• [TASK GOAL] In the rows below, copy word for word every line from the one containing "kil Bupati Tulungagung H." through the one containing "แจ้ง JCI เรื่องความปลอดภัยของผู้ป่วย", and leave the pictures out of your answer.

---------- SUPPLIED MATERIAL

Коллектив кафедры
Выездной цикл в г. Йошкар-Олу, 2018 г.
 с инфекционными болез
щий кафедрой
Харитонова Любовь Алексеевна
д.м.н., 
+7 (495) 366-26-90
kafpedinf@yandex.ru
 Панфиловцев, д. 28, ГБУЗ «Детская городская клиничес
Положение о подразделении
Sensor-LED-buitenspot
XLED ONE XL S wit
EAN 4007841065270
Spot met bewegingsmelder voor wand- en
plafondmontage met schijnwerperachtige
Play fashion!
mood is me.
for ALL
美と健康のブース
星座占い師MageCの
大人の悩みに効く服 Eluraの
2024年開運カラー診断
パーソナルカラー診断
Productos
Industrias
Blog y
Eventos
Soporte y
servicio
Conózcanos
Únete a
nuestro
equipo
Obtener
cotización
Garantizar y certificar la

--------------------
---------- SUPPLIED MATERIAL

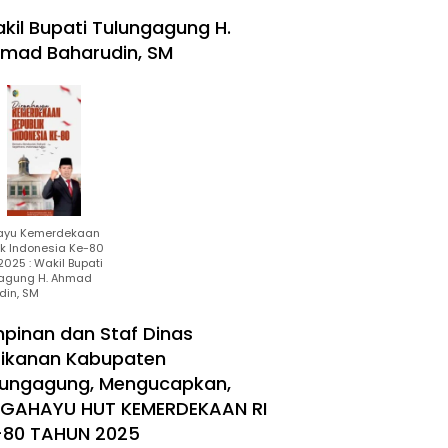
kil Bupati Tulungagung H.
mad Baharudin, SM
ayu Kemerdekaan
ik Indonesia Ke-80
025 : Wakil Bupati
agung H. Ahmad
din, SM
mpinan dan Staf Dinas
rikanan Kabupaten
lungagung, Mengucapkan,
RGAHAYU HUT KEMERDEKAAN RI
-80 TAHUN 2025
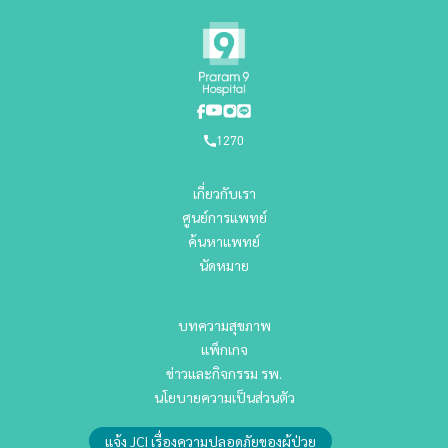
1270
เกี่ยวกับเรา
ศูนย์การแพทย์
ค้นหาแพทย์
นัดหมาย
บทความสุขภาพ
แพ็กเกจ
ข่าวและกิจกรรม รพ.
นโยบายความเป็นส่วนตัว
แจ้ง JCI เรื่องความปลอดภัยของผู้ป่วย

--------------------

• [TASK OUTPUT]
kil Bupati Tulungagung H.
mad Baharudin, SM
ayu Kemerdekaan
ik Indonesia Ke-80
025 : Wakil Bupati
agung H. Ahmad
din, SM
mpinan dan Staf Dinas
rikanan Kabupaten
lungagung, Mengucapkan,
RGAHAYU HUT KEMERDEKAAN RI
-80 TAHUN 2025
1270
เกี่ยวกับเรา
ศูนย์การแพทย์
ค้นหาแพทย์
นัดหมาย
บทความสุขภาพ
แพ็กเกจ
ข่าวและกิจกรรม รพ.
นโยบายความเป็นส่วนตัว
แจ้ง JCI เรื่องความปลอดภัยของผู้ป่วย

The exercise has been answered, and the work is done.